En général, ce sont les personnes elles-mêmes qui me contactent. Évidemment, chaque fois, elles sont ravies de ce beau cadeau. La dame dont vous parlez habite dans une résidence pour personnes âgées. Elle attendait un fauteuil depuis vraiment longtemps… C’est sa fille qui m’a appelé pour me parler de son cas, de sa difficulté à en acquérir un. Je lui ai dit que sa mère en aurait un dès le lendemain si cela était nécessaire. J’ai tenu parole.
Où vous procurez-vous ces fauteuils?
Désormais, je les achète chez Équipements adaptés, à Longueuil. J’habite dans cette municipalité, alors autant encourager quelqu’un qui y a son commerce! De plus, le propriétaire m’aide beaucoup dans ma tâche; il comprend mon engagement dans cette cause qui me tient à coeur. Nous avons conclu un arrangement tous les deux: j’ai un compte permanent chez lui, de sorte que lorsque j’ai besoin d’un fauteuil je le prends immédiatement, en lui versant quand même un petit acompte. Puis je rembourse au fur et à mesure de mes recettes de vente de languettes.
» J’ai acheté 22 fauteuils roulants avec 75 millions de languettes.
Que souhaitez-vous afin de poursuivre votre oeuvre?
J’aimerais bien avoir mon propre local pour disposer de plus de place et pouvoir faire travailler des gens avec moi.
Vous ne ramassez pas que les languettes de canettes…
Non, je récupère également les attaches de sacs de pain pour venir en aide aux démunis. Je me dis toujours: « Nous mangeons bien tous les jours, pourquoi pas eux? » Ainsi, ces fonds amassés servent à leur procurer des vêtements et de la nourriture.
Comment vous y prenez-vous pour aides ces gens?
De la même façon qu’avec les languettes. Je vends les attaches de sacs de pain $0.25 la livre et, avec l’argent récolté, j’organise des repas communautaires. J’en ai déjà servi deux, avec 80 personnes invitées chaque fois. Hélas, j’ai dû arrêter, car je n’avais plus d’endroit où vendre ces attaches. Or, j’ai déjà près de 35 sacs qui s’entassent chez moi. Il y a urgence. Si quelqu’un est intéressé ou connaît un recycleur, qu’il me contacte. Jusqu’à ce jour, j’ai pu venir en aide à plus de 200 personnes.
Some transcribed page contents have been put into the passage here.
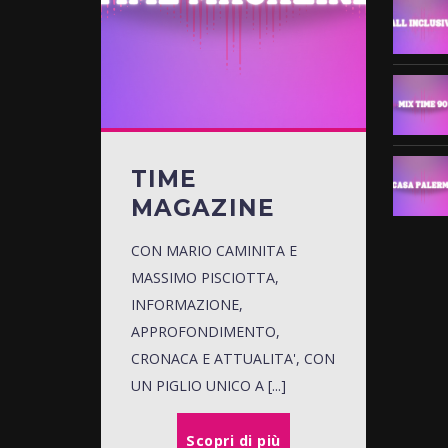
TIME
MAGAZINE
CON MARIO CAMINITA E
MASSIMO PISCIOTTA,
INFORMAZIONE,
APPROFONDIMENTO,
CRONACA E ATTUALITA', CON
UN PIGLIO UNICO A [...]
Scopri di più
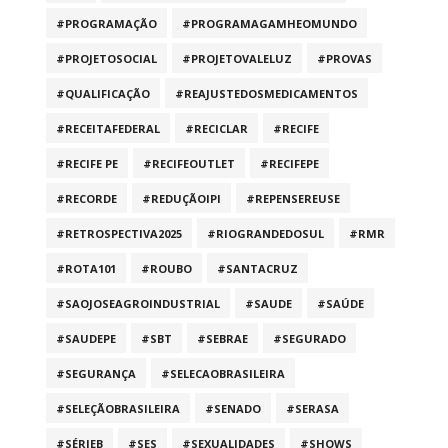
#PROGRAMAÇÃO
#PROGRAMAGAMHEOMUNDO
#PROJETOSOCIAL
#PROJETOVALELUZ
#PROVAS
#QUALIFICAÇÃO
#REAJUSTEDOSMEDICAMENTOS
#RECEITAFEDERAL
#RECICLAR
#RECIFE
#RECIFE PE
#RECIFEOUTLET
#RECIFEPE
#RECORDE
#REDUÇÃOIPI
#REPENSEREUSE
#RETROSPECTIVA2025
#RIOGRANDEDOSUL
#RMR
#ROTA101
#ROUBO
#SANTACRUZ
#SAOJOSEAGROINDUSTRIAL
#SAUDE
#SAÚDE
#SAUDEPE
#SBT
#SEBRAE
#SEGURADO
#SEGURANÇA
#SELECAOBRASILEIRA
#SELEÇÃOBRASILEIRA
#SENADO
#SERASA
#SÉRIEB
#SES
#SEXUALIDADES
#SHOWS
Aider ainsi les autres vous a-t-il donné plus de courage?
Bien sûr. Tous les jours, sauf le dimanche, je ne compte ni mes heures ni mes efforts pour aider les autres. Chaque matin, hiver comme été, je pars faire ma tournée selon un itinéraire bien précis. Je charge autant de sacs que possible sur le triporteur, à tel point que ma mère a parfois du mal à me voir, et je reviens ici pour le dîner. Après, je me relaxe…L’hiver, je suis obligé de faire ma tournée à pied ou en autobus, malgré le fait que l’arrêt est assez loin de chez nous. Mais tout ceci n’est rien finalement. J’ai connu des moments terribles après mon accident. Avant que je participe à ces activités de bénévolat, la vie n’était pas rose tous les jours. Depuis ces huit années, je me sens bien mieux.